To do: Extract the lines of the records from the line containing "left elbow: (644, 387, -12)" through the end of the records, inclusive, and repeat them without any change.

(Pose estimation data)
_ _ _ _ _ _ _

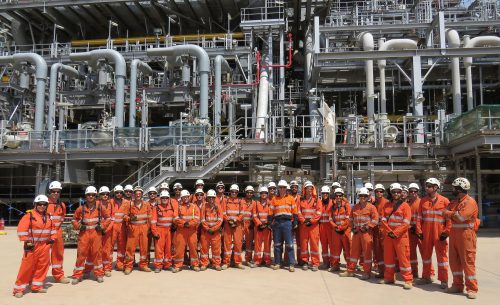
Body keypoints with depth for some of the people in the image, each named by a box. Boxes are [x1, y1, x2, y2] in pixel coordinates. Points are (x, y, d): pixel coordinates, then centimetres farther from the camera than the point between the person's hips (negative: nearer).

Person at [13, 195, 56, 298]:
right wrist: (26, 241, -17)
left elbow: (53, 228, 22)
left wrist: (52, 238, 10)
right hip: (32, 246, -6)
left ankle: (37, 286, 21)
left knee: (42, 266, 9)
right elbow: (21, 229, -15)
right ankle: (19, 289, 6)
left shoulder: (48, 217, 10)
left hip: (45, 246, 6)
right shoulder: (29, 215, -9)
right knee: (27, 267, -4)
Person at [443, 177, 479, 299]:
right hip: (454, 234, 8)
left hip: (466, 235, -8)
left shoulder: (470, 201, -13)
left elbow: (461, 216, -22)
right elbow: (445, 213, 6)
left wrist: (451, 214, -5)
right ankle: (457, 285, 22)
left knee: (468, 262, -4)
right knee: (454, 261, 12)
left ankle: (472, 289, 4)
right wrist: (455, 214, -11)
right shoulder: (454, 202, 14)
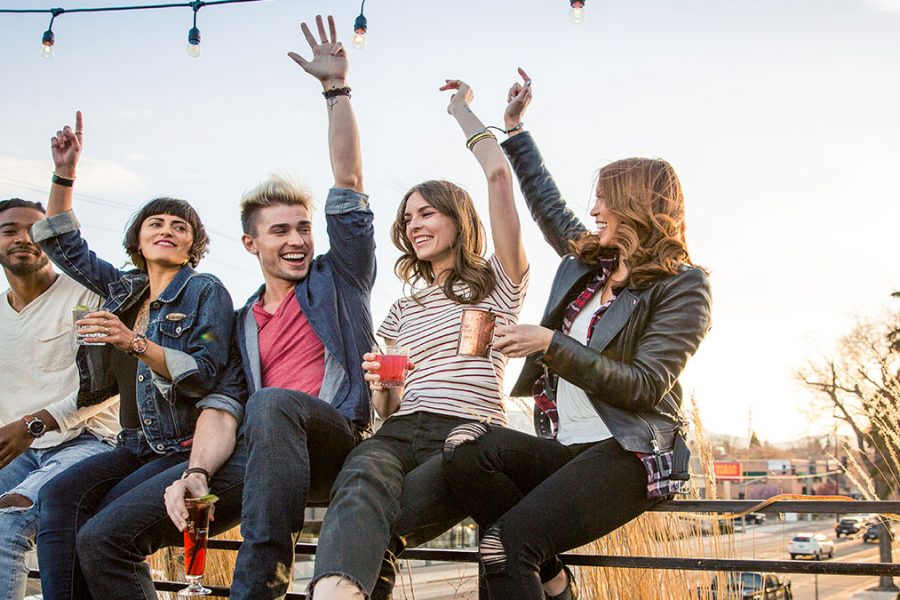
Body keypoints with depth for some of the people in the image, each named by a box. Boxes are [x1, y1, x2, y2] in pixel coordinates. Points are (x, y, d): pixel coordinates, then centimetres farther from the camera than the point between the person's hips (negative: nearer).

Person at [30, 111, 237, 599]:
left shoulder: (206, 292, -1)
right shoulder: (125, 288, 17)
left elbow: (206, 375, -11)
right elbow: (64, 244, 28)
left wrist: (137, 343, -22)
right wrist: (64, 173, 17)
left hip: (188, 445, -5)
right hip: (137, 444, 5)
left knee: (109, 515, -29)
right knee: (57, 496, -24)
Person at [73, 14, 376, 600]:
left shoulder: (337, 277, 16)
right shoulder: (243, 325, 23)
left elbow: (348, 179, 8)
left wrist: (337, 88, 2)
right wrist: (198, 472, -9)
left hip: (335, 440, -4)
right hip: (255, 453, 4)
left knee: (272, 403, -41)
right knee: (103, 539, -11)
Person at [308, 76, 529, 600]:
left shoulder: (497, 285, 15)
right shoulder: (404, 310, 31)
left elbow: (499, 174, 2)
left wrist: (462, 108, 18)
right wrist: (380, 386, 3)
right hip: (399, 434, 3)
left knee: (361, 512, -35)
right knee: (364, 476, -37)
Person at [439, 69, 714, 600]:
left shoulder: (683, 286, -2)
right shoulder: (586, 260, 17)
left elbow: (644, 387, -12)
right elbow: (547, 201, 35)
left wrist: (551, 344, -17)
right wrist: (514, 127, 38)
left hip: (630, 452, -7)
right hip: (564, 446, 7)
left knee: (508, 540, -29)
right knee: (468, 452, -25)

_ _ _ _ _ _ _

Answer to the exercise:
left elbow: (644, 387, -12)
right elbow: (547, 201, 35)
left wrist: (551, 344, -17)
right wrist: (514, 127, 38)
left hip: (630, 452, -7)
right hip: (564, 446, 7)
left knee: (508, 540, -29)
right knee: (468, 452, -25)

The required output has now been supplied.